While it isn’t yet law – the exact details are still to be worked out – the Directive is already unpopular, especially in the UK. ‘Alternative’ funds are those that are not already covered by extensive EU legislation and include hedge funds, real estate funds, commodity funds and private equity. The Directive agrees to tighten up the rules on hedge funds, and as most of Europe’s hedge funds are head-quartered out of the UK, British commentators believe there is a risk that London’s financial centre will suffer as firms move out.
In addition, the new rules will prevent a non-EU fund from marketing itself to Europe as a whole.
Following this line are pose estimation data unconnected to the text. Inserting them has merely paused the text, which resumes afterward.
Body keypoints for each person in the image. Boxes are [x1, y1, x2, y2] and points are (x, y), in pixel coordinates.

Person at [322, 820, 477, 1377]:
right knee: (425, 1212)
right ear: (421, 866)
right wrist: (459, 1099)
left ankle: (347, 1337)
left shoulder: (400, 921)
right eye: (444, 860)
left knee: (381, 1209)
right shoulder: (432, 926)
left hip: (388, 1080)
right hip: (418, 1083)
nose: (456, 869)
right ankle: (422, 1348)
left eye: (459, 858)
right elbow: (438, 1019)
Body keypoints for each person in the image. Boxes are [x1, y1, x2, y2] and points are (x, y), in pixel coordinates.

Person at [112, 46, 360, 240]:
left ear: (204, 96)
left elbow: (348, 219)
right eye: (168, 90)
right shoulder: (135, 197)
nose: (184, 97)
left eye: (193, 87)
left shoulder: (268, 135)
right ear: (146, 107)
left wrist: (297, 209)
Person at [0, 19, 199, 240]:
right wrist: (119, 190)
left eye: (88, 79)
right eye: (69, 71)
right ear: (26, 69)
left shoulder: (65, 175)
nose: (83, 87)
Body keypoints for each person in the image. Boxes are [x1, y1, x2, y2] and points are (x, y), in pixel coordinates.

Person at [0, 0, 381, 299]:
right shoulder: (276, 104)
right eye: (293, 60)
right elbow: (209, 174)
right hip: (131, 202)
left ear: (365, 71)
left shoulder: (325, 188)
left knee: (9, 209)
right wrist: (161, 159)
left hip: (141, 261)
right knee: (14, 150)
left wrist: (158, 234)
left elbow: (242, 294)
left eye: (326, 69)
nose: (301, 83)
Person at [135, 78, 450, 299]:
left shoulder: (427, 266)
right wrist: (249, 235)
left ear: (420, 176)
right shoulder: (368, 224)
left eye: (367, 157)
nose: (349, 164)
Just because your hedge fund is cleared to do business in one country, doesn’t mean it will have an automatic right to be traded in any of the other EU states. This is the clause that many in the UK find most restrictive, and there is a genuine worry that trading with the US will be affected because of the tighter rules.
However, it’s not all bad news. “In several areas we have secured significant improvements, including greater proportionality for small funds, greater clarity and flexibility in depositary liability requirements, and the removal of the more burdensome private equity requirements,” says Sharon Bowles, Liberal Democrat MEP and Committee Chair. “I welcome the several workable and sensible changes introduced in this report and think that when these are merged with the [European] Council’s report we will be 90% of the way towards a very good text. My liberal colleagues and I have worked very hard to improve the proposed AIFM Directive and ensure that it finds the right balance between regulating the fund industry and ensuring that it can still be successful.”